A MAC address, also known as a Media Access Control address, is a unique identifier assigned to a network interface that is used to identify a particular device on a network. MAC addresses can be changed manually with the ifconfig command for tasks such as 'MAC Cloning' that may be required by DSL modems or interface bonding or similar.In today’s world of technology, it is essential to know how to check the MAC address table in Linux. The name will change if the Ethernet card is replaced or the machine is cloned to new hardware. Obviously this only works for machines on the same subnet. Grep -v 'mac.local #DYN' /etc/hosts > /etc/hosts.new

Of course it'll allocate it too as a side effect. With outside help you can do the lookup on the DHCP server this DHCP client for example lets you query any MAC want.

NOTE: this works even if they ignore PING packets because they can't ignore the ARP requests that are sent out first. There is even a special command for this arp-scan -localnet which forgets to do the PING. If you try to ping every (local) IP address your arp table arp -a will include all the MAC addresses and their assigned IPs. OTOH, if you really do want the IP address assigned to a particular MAC address the best you're going to do without outside help is to scan the subnet. everything is assigned an IP with dhcp but that IP never changes.

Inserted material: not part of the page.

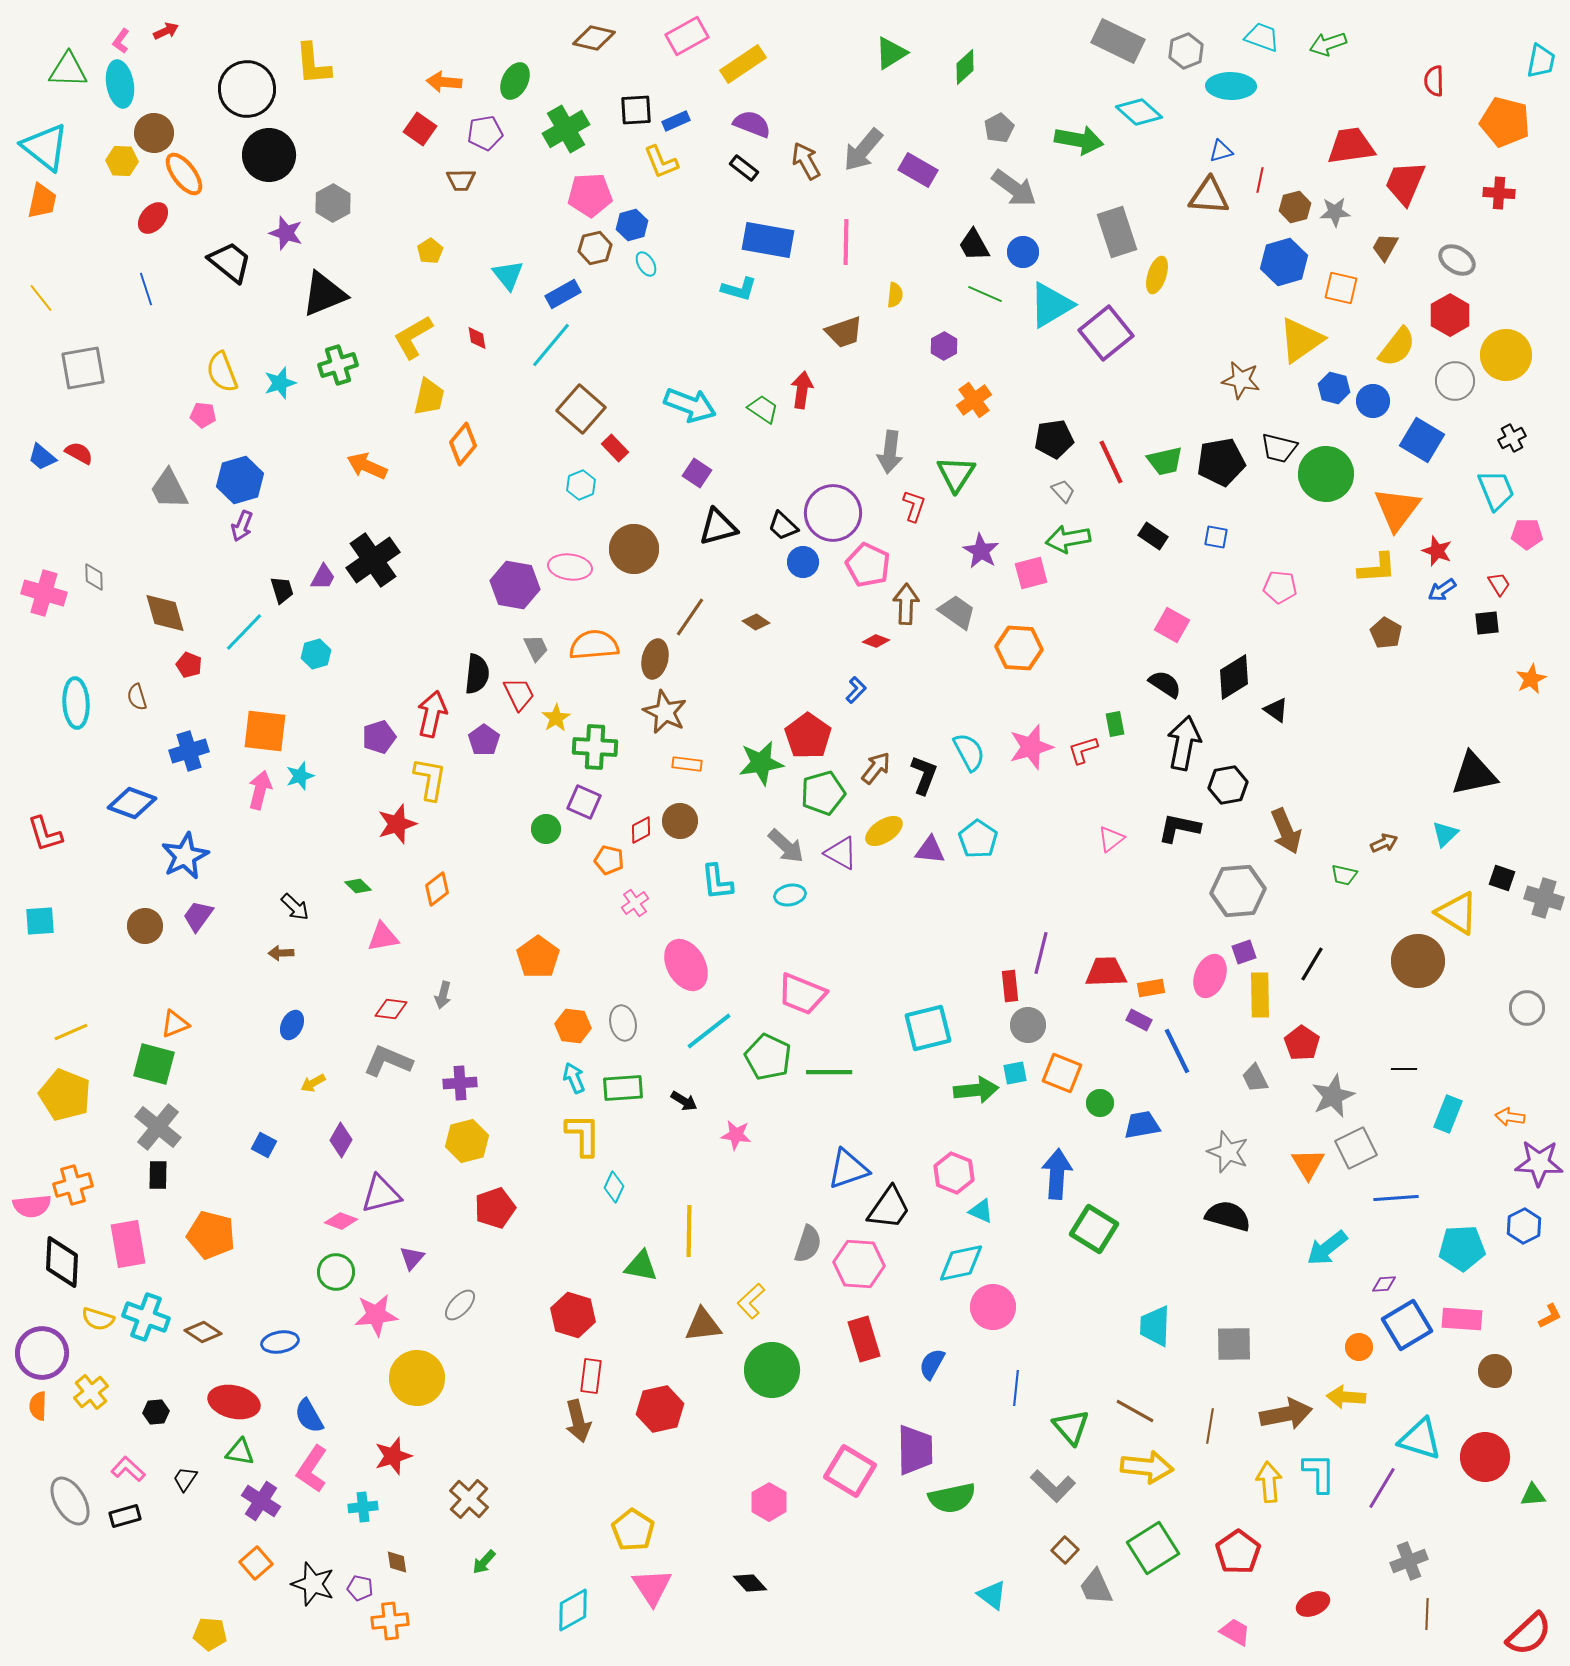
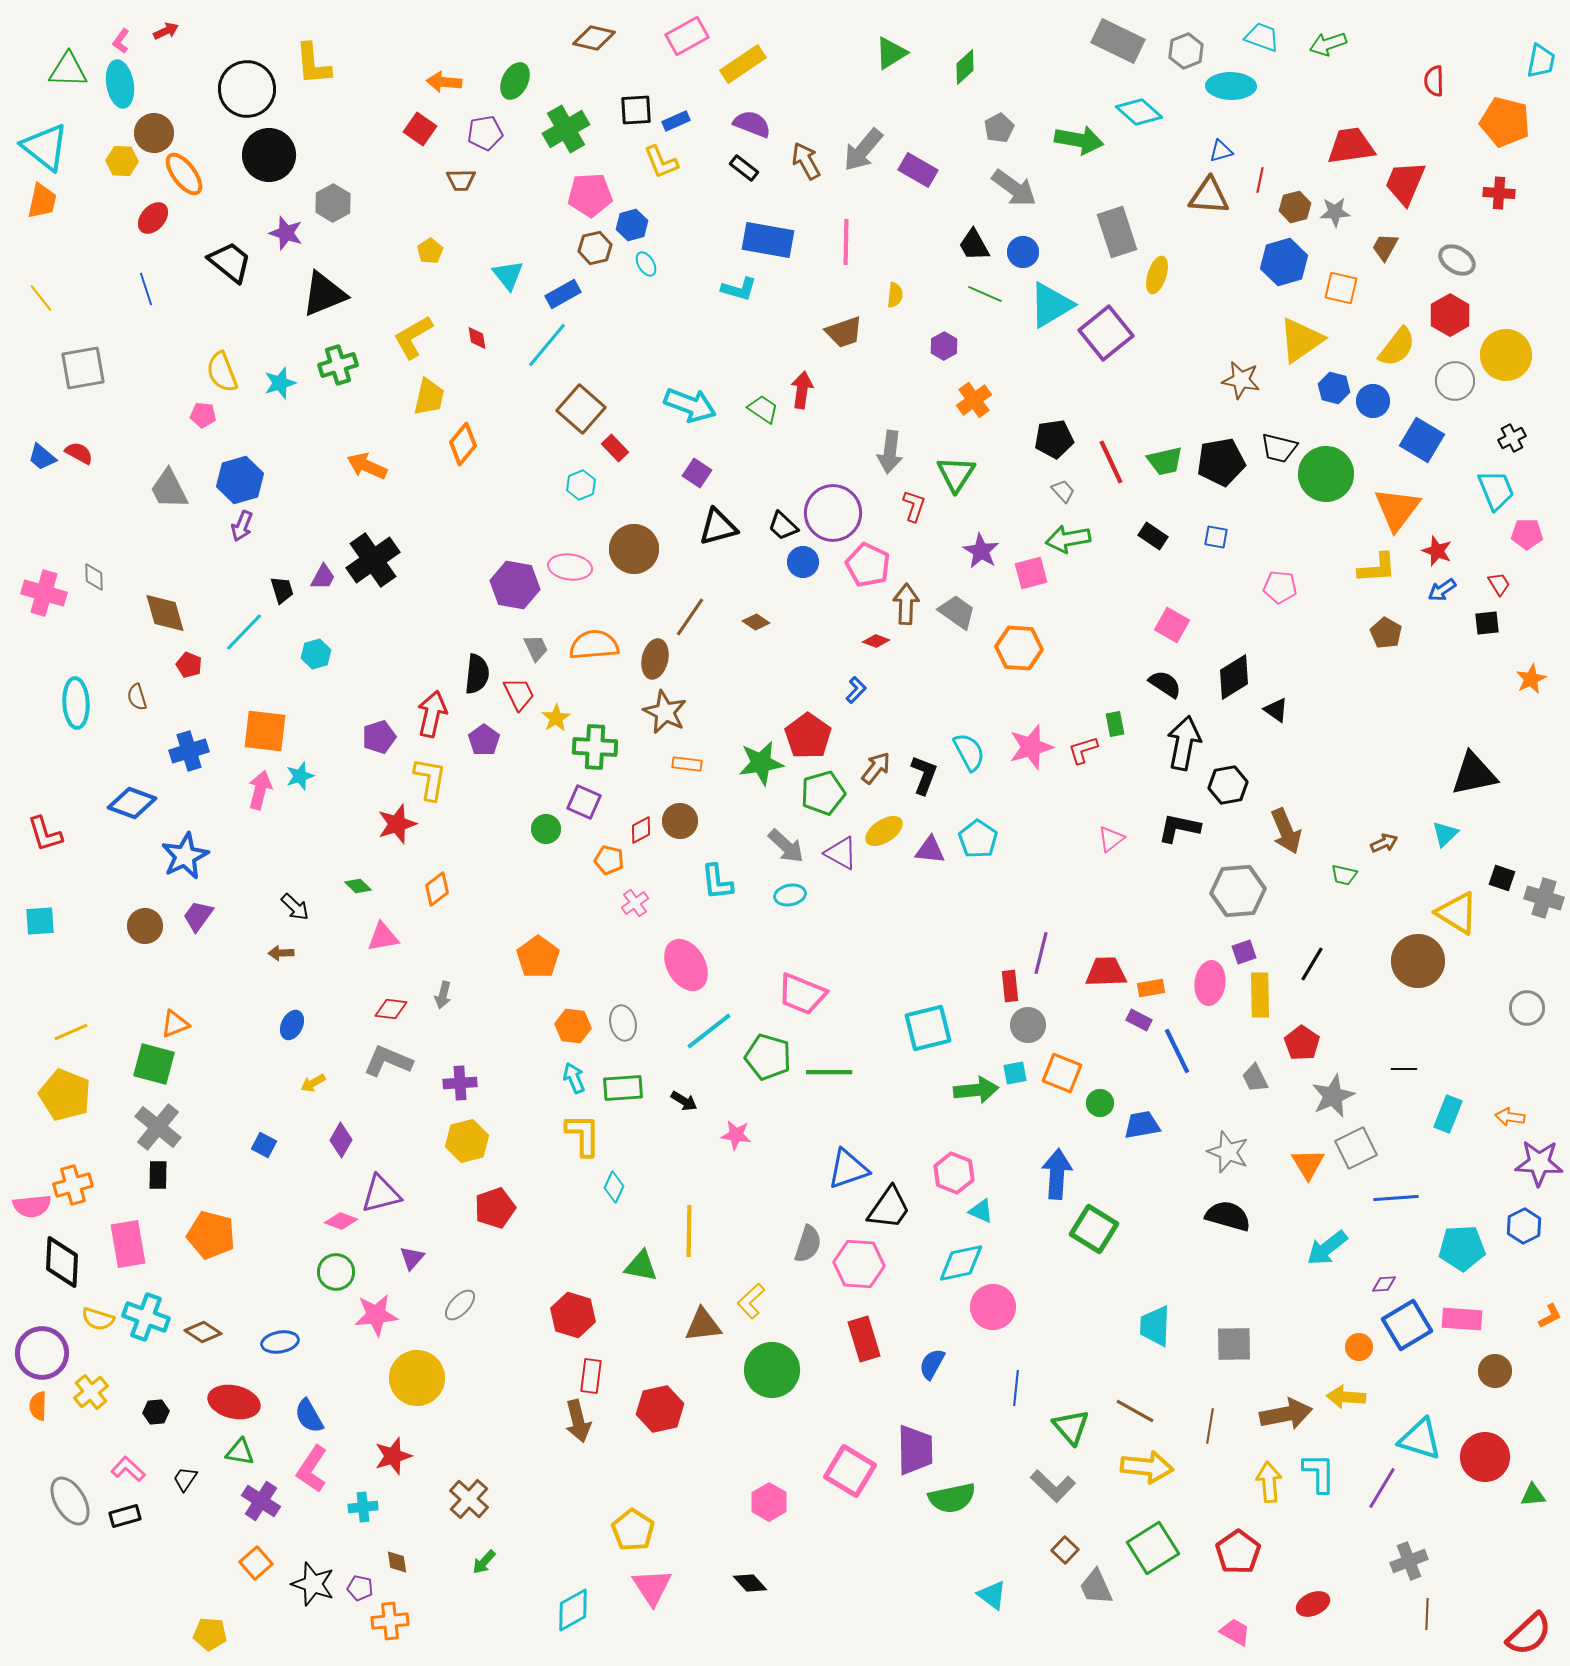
cyan line at (551, 345): moved 4 px left
pink ellipse at (1210, 976): moved 7 px down; rotated 15 degrees counterclockwise
green pentagon at (768, 1057): rotated 9 degrees counterclockwise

That way you have the best of both worlds. The only way I've found to get around this is to make your DHCP server always assign a specific IP address to every device you have. Instead it makes the assumption that are aren't enough IP addresses available and preferentially reuses addresses. But it never uses this information to keep the same devices on stable IP addresses. This program records the Ethernet address of every device it has ever seen and the IP address that it assigned to it. I think you're running into what I believe is a serious mis-feature of the isc-dhcp server.